Additionally, even if it grants ESMA some direct supervisory powers, it refers mostly to non-user related areas.

Weak public enforcement

Although the EC claims this that proposal remains within the “CMU” (Capital Markets Union) project, this proposal does not take into account the investor protection Actions of the CMU, especially the request from the EC for the ESAs to enhance the transparency of performance and fees of long-term and pension savings products.

BETTER FINANCE has been pointing out for some time now[1] [2] [3] that, in terms of public enforcement, there is room for improvement especially as far as the scope and governance of the ESAs are concerned as well as effective supervision. We have underlined that it is high time for ESAs to finally get and use their product intervention powers to protect consumers and end their “silo” approach. It is deeply disappointing that the EC proposal ignores all these essential issues.

Required work –
From the passage on public enforcement, write out word for word the part that begins at "BETTER FINANCE has" and stops after "these essential issues.".

Dataset excerpt –
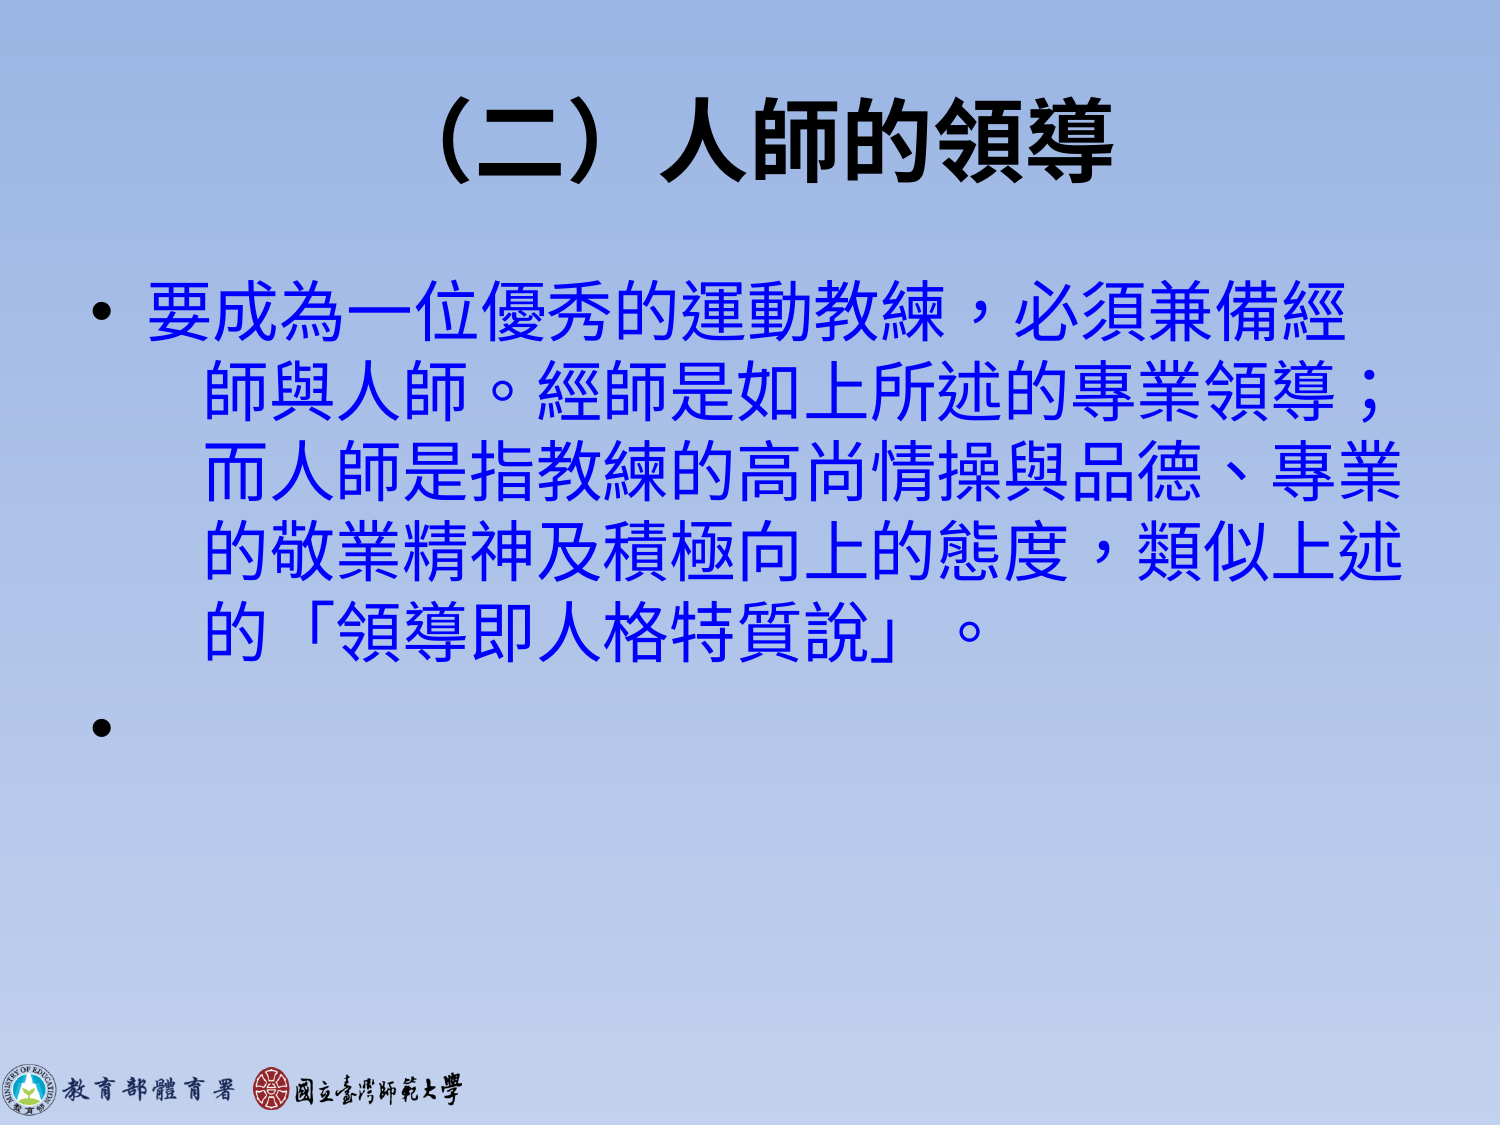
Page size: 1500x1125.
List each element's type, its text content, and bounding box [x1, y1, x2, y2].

Answer to this problem –
BETTER FINANCE has been pointing out for some time now[1] [2] [3] that, in terms of public enforcement, there is room for improvement especially as far as the scope and governance of the ESAs are concerned as well as effective supervision. We have underlined that it is high time for ESAs to finally get and use their product intervention powers to protect consumers and end their “silo” approach. It is deeply disappointing that the EC proposal ignores all these essential issues.